# House Price Prediction using Linear Regression

`Author:` [Sagar Kanekar](https://github.com/TheShade1551)\
`Date:` 10.December.2024\
`Dataset:`[AMES Housing Dataset](https://www.kaggle.com/c/house-prices-advanced-regression-techniques/data)


### About Dataset(Meta Data)

#### Context:-
- Following Dataset is a Multivariate Dataset of Collection of Different Houses & their Detailed Descriptions with the Price at Which they were sold.
- This Dataset Contains 79 Attributes (Categorical & Numerical) which provide Diverse Information to Predict the Target Variable i.e. Selling Price of the Respective House.

#### Content:-
- The 79 Attributes in this dataset can be classified as:-
  1. **Zone Attributes**:- Focusing on the Location of Property in context of Surroundings.
  2. **Lot Configurations**:- Regarding Properties of the Lot Specifications.
  3. **House Floors**:- Data about Floorwise Informations(Basement, 1st & 2nd Floor)
  4. **Amenities**:- About Different Aspects of House other than Living Area viz. Fireplaces, Garage, Pool, Porches,
  5. **Rooms**:- Information about Living Rooms, Bathrooms & Kitchens within House.
  6. **Selling Data**:- Selling Details, eg. Month, Year, Type of Deal. etc.

### Acknowledgements:-
- The Ames Housing dataset was compiled by Dean De Cock for use in data science education.
- It Provides a Modernized and Expanded version of the often cited Boston Housing dataset.
- The Dataset is Made Available by Kaggle through Open Competition.

### Citation:-
- [Anna Montoya and DataCanary.
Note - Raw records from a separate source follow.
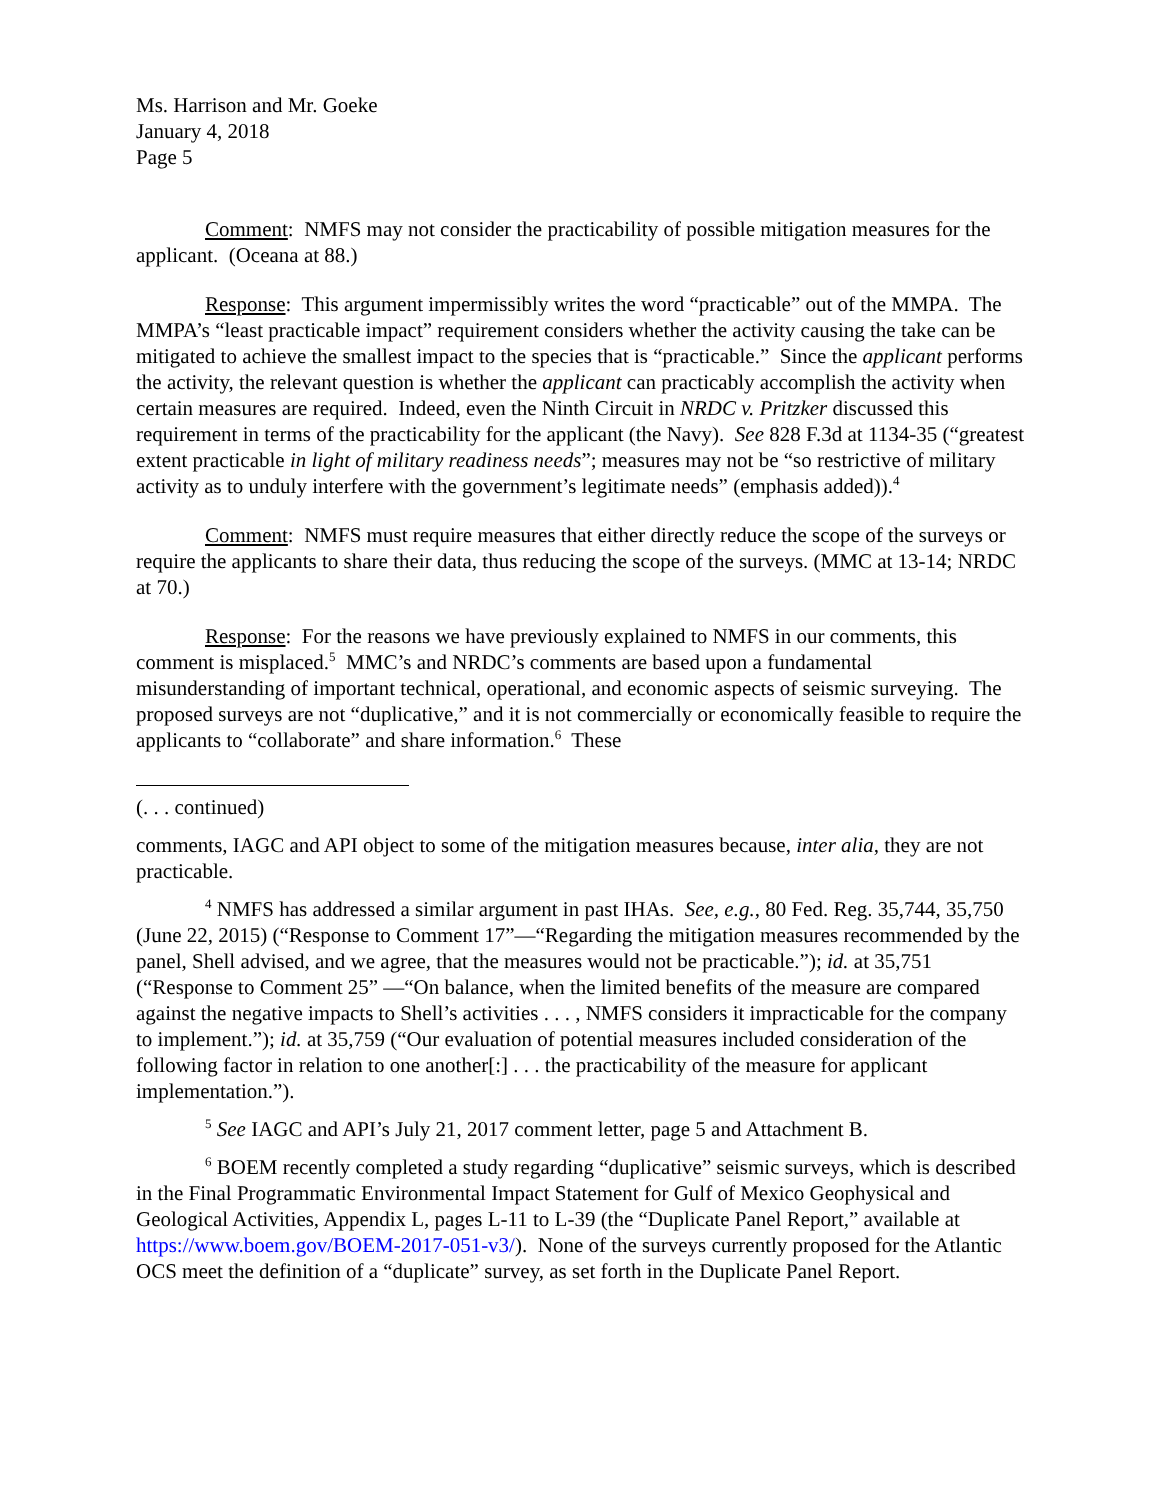Ms. Harrison and Mr. Goeke
January 4, 2018
Page 5
Comment: NMFS may not consider the practicability of possible mitigation measures for the applicant. (Oceana at 88.)
Response: This argument impermissibly writes the word “practicable” out of the MMPA. The MMPA’s “least practicable impact” requirement considers whether the activity causing the take can be mitigated to achieve the smallest impact to the species that is “practicable.” Since the applicant performs the activity, the relevant question is whether the applicant can practicably accomplish the activity when certain measures are required. Indeed, even the Ninth Circuit in NRDC v. Pritzker discussed this requirement in terms of the practicability for the applicant (the Navy). See 828 F.3d at 1134-35 (“greatest extent practicable in light of military readiness needs”; measures may not be “so restrictive of military activity as to unduly interfere with the government’s legitimate needs” (emphasis added)).<sup>4</sup>
Comment: NMFS must require measures that either directly reduce the scope of the surveys or require the applicants to share their data, thus reducing the scope of the surveys. (MMC at 13-14; NRDC at 70.)
Response: For the reasons we have previously explained to NMFS in our comments, this comment is misplaced.<sup>5</sup> MMC’s and NRDC’s comments are based upon a fundamental misunderstanding of important technical, operational, and economic aspects of seismic surveying. The proposed surveys are not “duplicative,” and it is not commercially or economically feasible to require the applicants to “collaborate” and share information.<sup>6</sup> These
(. . . continued)
comments, IAGC and API object to some of the mitigation measures because, inter alia, they are not practicable.
<sup>4</sup> NMFS has addressed a similar argument in past IHAs. See, e.g., 80 Fed. Reg. 35,744, 35,750 (June 22, 2015) (“Response to Comment 17”—“Regarding the mitigation measures recommended by the panel, Shell advised, and we agree, that the measures would not be practicable.”); id. at 35,751 (“Response to Comment 25” —“On balance, when the limited benefits of the measure are compared against the negative impacts to Shell’s activities . . . , NMFS considers it impracticable for the company to implement.”); id. at 35,759 (“Our evaluation of potential measures included consideration of the following factor in relation to one another[:] . . . the practicability of the measure for applicant implementation.”).
<sup>5</sup> See IAGC and API’s July 21, 2017 comment letter, page 5 and Attachment B.
<sup>6</sup> BOEM recently completed a study regarding “duplicative” seismic surveys, which is described in the Final Programmatic Environmental Impact Statement for Gulf of Mexico Geophysical and Geological Activities, Appendix L, pages L-11 to L-39 (the “Duplicate Panel Report,” available at https://www.boem.gov/BOEM-2017-051-v3/). None of the surveys currently proposed for the Atlantic OCS meet the definition of a “duplicate” survey, as set forth in the Duplicate Panel Report.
House Prices - Advanced Regression Techniques.](www.kaggle.com/competitions/house-prices-advanced-regression-techniques/overview/$citation)

---
### Problem Statement:-
- To Implement a Linear Regression Model to Predict the Prices of Houses based on the following:-
  1. Square Footage of House
  2. Number of Bedrooms & Bathrooms

### Procedure:-
- To Get the Designated Features within a Dataframe
- Exploratory Data Analysis
- Handling Missing Values
- Scaling Data(Wherever Necessary)
- Combining Data into 3 Features
  1. Total_Living_Area:- Footage of All Living Area Combined.(All the Floors)
  2. Total_Square_Footage:- Total Area = Living Area + Amenities Area
  3. Rooms:- Total Number of Bedrooms & Bathrooms(considering appropriate weights)
- Multivariate Linear Regression
  1. With Total_Living_Area & Rooms Features
  2. With Total_Square_Footage & Rooms Features
  3. With Plot Area & Rooms Features
- Measuring Accuracy using Evaluation Metrics






# `Import Libraries`

In [None]:
# Importing Libraries

# Data Manipulation & Analysis.
import pandas as pd
import numpy as np

# Data Visulization
import matplotlib.pyplot as plt
import seaborn as sns

# Machine Learning Models & Utilities
from sklearn.model_selection import train_test_split
from sklearn.linear_model import LinearRegression
from sklearn.metrics import mean_squared_error, r2_score
from sklearn.preprocessing import StandardScaler

#`Load Dataset`

In [None]:
#Loading Dataset
df = pd.read_csv('AMES Housing Dataset.csv')

In [None]:
#Understanding Features:- Data types & Non-Null Counts
df.info()

In [None]:
df.shape

#### Shortlisting Features
As We Undergo the Regression Task, We Can Only Consider the Numerical Features within the Dataset.
- **Living Area Features**:- `TotalBsmtSF`,`1stFlrSF`,`2ndFlrSF`
- (not considering `GrLivArea` as it only provides the living area above ground, which is already mentioned through `1stFlrSF` & `2ndFlrSF`)
- **Amenities**:- `GarageArea`, `WoodDeckSF`, `OpenPorchSF`, `EnclosedPorch`, `3SsnPorch`, `ScreenPorch`, `PoolArea`
- **Rooms**:- `BsmtFullBath`, `BsmtHalfBath`, `FullBath`, `HalfBath`, `BedroomAbvGr`
- **Lot-Area**:- `LotArea` gives the total Lot Area of the House-Plot
- **Selling-Price**:-`SalePrice`, the Target Variable.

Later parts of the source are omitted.